Collected data
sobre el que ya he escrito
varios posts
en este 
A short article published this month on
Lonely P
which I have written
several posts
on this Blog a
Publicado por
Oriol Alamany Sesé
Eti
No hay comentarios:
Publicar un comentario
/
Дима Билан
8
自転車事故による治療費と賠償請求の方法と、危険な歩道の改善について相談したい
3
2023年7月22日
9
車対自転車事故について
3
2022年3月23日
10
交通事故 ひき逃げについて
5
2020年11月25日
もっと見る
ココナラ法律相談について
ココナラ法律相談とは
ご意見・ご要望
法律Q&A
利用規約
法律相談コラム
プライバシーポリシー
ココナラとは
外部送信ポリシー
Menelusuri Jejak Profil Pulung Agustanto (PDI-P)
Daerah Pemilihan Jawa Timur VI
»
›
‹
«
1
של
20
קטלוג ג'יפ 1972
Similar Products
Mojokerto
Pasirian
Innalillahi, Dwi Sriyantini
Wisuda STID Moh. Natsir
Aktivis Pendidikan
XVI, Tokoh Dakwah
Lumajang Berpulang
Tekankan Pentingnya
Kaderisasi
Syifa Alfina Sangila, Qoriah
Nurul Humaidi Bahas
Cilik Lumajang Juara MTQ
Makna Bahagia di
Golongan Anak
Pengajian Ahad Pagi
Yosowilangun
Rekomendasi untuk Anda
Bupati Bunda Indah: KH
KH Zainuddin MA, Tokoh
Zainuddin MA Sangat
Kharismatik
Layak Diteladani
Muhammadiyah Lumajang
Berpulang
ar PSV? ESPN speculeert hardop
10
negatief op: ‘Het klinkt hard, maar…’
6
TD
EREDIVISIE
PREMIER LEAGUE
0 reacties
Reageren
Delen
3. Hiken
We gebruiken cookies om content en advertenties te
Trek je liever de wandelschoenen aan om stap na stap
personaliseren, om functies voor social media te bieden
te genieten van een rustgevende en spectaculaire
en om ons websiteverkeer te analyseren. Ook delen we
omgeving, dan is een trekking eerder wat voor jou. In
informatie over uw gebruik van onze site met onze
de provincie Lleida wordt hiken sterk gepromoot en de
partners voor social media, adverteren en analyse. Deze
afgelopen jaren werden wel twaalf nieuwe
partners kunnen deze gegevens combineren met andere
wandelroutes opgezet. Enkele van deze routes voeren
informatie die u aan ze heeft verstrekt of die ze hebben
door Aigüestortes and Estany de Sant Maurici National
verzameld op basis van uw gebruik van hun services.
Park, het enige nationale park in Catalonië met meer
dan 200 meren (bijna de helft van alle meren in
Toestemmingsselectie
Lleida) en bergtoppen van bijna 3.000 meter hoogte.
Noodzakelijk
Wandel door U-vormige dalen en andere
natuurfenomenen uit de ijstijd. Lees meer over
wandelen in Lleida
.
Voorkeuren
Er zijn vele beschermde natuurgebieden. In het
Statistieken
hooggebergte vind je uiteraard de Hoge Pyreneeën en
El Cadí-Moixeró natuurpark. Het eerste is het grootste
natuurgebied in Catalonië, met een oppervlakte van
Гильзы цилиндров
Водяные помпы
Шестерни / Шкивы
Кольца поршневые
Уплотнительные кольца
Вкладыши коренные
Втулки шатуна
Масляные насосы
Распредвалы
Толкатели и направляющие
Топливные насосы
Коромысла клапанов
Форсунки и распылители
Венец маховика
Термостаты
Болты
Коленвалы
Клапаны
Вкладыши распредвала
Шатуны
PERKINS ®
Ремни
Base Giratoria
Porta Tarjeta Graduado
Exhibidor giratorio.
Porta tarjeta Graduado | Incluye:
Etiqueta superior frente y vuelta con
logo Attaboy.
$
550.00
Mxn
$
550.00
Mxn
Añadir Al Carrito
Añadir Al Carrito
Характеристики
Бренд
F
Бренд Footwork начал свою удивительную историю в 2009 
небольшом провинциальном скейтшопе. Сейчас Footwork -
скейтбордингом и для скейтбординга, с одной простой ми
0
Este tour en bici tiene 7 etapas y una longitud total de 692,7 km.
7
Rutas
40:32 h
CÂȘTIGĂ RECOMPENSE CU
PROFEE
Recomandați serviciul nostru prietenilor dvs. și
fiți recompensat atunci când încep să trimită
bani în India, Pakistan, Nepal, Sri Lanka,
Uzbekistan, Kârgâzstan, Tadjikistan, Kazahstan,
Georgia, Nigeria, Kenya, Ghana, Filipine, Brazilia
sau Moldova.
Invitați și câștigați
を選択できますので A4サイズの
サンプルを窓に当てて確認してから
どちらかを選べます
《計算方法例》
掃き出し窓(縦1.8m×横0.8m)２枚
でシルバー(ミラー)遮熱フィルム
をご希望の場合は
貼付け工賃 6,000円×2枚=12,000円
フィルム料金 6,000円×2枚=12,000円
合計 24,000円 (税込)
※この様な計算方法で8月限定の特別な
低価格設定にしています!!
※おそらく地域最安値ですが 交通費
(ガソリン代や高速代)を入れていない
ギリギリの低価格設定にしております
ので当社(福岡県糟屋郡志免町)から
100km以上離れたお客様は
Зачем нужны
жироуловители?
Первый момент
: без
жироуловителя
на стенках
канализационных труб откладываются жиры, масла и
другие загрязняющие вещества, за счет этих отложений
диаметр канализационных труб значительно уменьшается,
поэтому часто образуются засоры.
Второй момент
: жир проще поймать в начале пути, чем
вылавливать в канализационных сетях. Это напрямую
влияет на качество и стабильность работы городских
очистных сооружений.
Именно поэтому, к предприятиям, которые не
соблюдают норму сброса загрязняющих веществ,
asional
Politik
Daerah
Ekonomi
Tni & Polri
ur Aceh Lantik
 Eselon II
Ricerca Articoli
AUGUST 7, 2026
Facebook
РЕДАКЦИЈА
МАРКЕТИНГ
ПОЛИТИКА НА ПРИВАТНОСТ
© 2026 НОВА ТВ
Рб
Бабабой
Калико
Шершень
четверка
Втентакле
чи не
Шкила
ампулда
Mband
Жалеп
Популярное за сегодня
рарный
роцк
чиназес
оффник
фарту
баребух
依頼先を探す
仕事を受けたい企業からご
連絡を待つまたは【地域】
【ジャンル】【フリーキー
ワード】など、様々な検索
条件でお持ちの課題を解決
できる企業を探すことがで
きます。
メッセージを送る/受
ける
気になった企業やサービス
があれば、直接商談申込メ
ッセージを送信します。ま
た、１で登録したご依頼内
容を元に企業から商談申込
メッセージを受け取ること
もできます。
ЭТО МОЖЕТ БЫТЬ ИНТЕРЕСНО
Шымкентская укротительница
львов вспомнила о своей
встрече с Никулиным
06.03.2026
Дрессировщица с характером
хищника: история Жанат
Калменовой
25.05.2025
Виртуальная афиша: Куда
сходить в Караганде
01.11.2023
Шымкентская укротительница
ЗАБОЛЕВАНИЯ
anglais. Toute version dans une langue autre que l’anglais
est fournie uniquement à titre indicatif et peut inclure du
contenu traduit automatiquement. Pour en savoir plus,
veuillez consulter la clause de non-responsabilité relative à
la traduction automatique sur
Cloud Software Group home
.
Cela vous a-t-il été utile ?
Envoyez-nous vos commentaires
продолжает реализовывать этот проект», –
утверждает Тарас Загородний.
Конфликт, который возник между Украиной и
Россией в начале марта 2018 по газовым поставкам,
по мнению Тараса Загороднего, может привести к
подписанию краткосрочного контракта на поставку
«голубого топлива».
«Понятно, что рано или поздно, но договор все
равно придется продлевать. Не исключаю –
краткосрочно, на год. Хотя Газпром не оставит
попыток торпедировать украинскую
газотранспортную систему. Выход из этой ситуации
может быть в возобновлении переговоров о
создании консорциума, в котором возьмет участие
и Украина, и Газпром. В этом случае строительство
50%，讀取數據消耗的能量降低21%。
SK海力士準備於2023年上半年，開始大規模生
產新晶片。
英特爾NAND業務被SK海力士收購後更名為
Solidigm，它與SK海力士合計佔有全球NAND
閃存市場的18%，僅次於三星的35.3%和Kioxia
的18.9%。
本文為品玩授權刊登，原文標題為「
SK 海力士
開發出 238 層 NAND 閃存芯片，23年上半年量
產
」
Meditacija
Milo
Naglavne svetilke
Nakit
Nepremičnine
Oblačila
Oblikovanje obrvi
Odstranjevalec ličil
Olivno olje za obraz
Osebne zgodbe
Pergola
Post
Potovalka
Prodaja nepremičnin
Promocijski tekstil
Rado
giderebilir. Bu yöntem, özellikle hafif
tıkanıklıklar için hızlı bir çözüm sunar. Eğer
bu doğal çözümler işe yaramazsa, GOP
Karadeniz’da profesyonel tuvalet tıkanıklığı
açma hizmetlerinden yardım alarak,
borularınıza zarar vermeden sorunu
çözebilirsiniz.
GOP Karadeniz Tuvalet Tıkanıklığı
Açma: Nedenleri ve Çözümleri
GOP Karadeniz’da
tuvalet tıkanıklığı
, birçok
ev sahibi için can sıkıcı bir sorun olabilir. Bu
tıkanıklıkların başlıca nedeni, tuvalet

What this task involves =>
From the entries above, select each line containing the string "Footwork".

Expected answer =>
Бренд Footwork начал свою удивительную историю в 2009 
небольшом провинциальном скейтшопе. Сейчас Footwork -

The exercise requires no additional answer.